After her long intro, Maddow's first guest was Joe Cirincione, head of the Ploughshares Fund. To her credit, Maddow insisted Cirincione correct any mistakes she may have made. While he praised her detailed analysis, he did note that Arak "actually does make plutonium in the fuel rods and it does have to be reprocessed." After more prodding by Maddow, he added, "Every reactor core produces some plutonium in the fuel rods. The original design, they would have been producing about eight kilograms, enough for about two bombs a year. Completely reconfigure the core, less than one kilogram, not enough for a nuclear bomb."

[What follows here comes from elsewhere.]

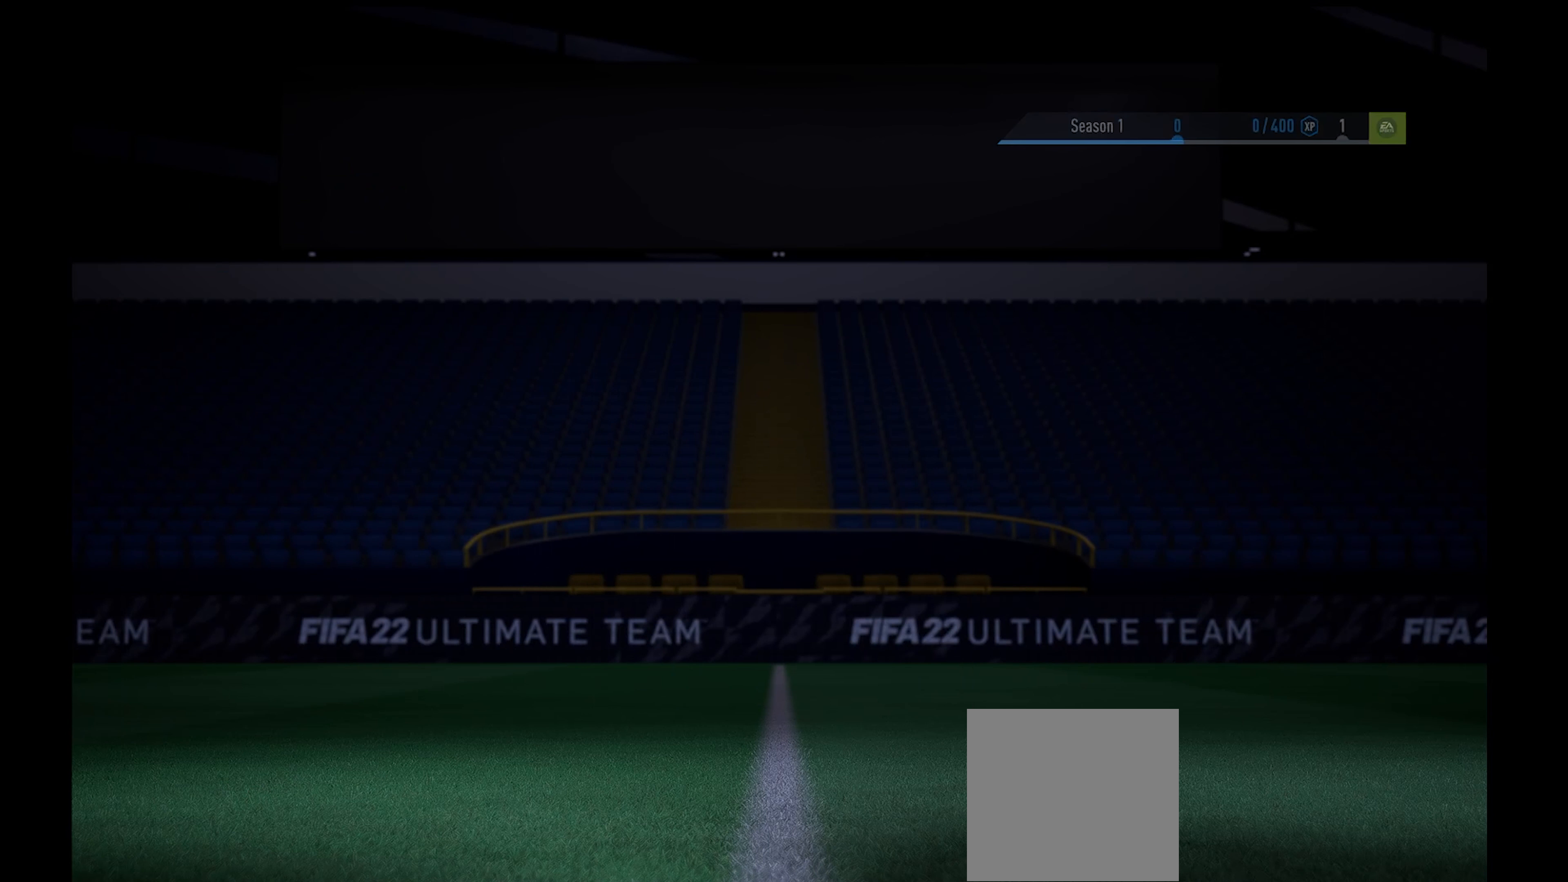
{"buttons": [], "left_stick": "center", "events": []}
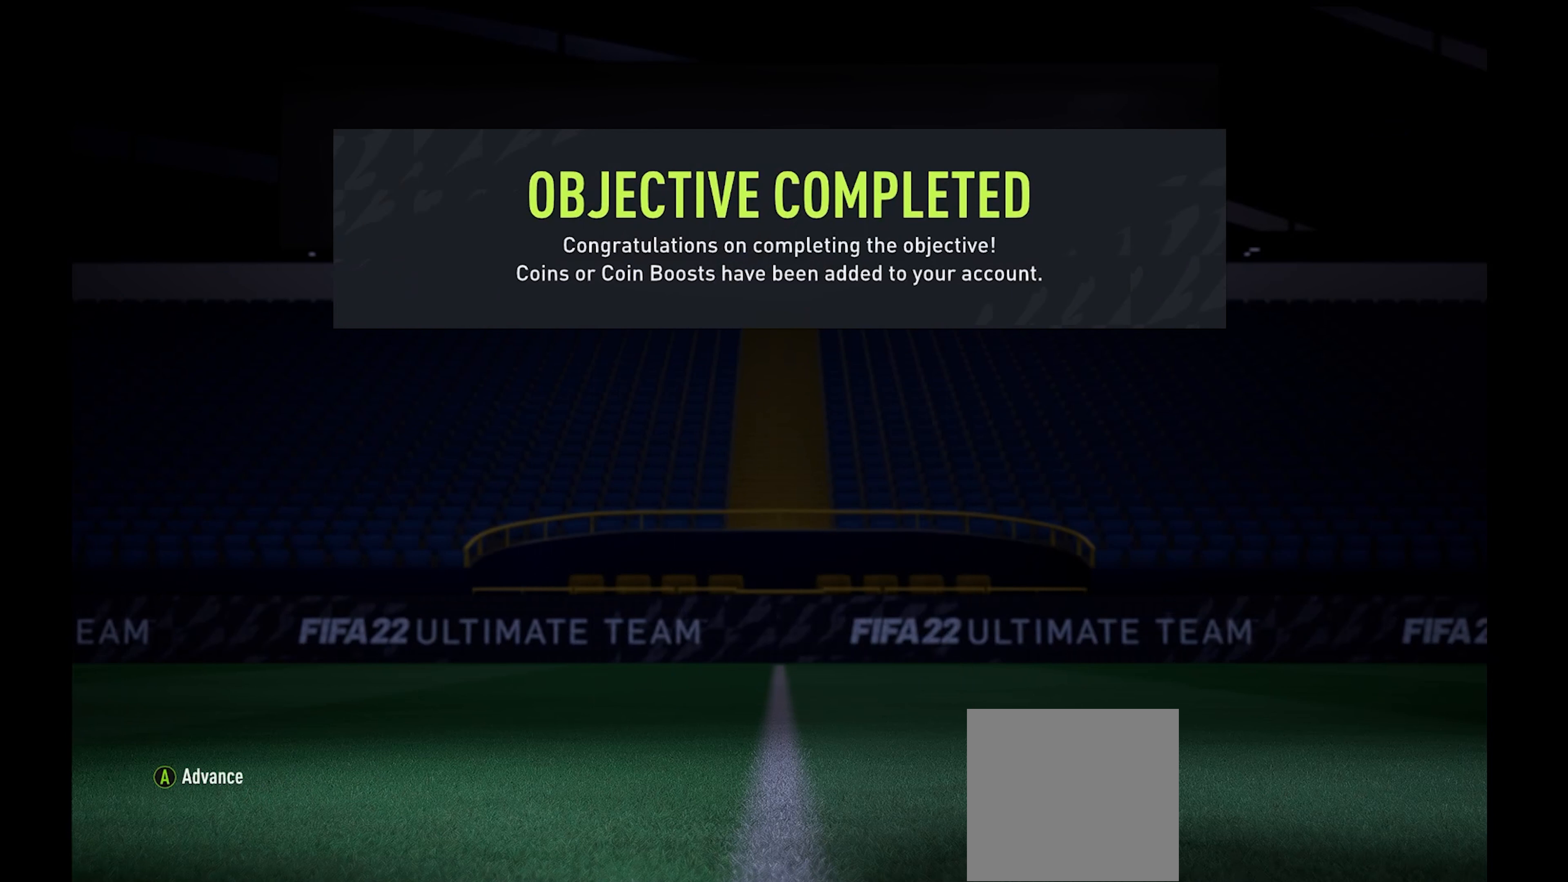
{"buttons": [], "left_stick": "center", "events": [[334, "A", "down"], [467, "A", "up"]]}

Maddow's willingness to learn and be corrected deserves respect. Not many news hosts in her position would do the same. Hopefully, as she learns more about the Iranian nuclear program, her audience will learn along with her. Unfortunately, minor errors and vague insinuations still carry dangerous consequences as misunderstanding breeds alarmism, especially on this issue.

Getting the facts right is the best way to challenge the nearly-ubiquitous propaganda and hysteria the American public is subjected to on a regular basis. As a comprehensive, final agreement between Iran and the P5+1 takes shape and details are hammered out in the coming months, it'll be even more important to sweat the small stuff.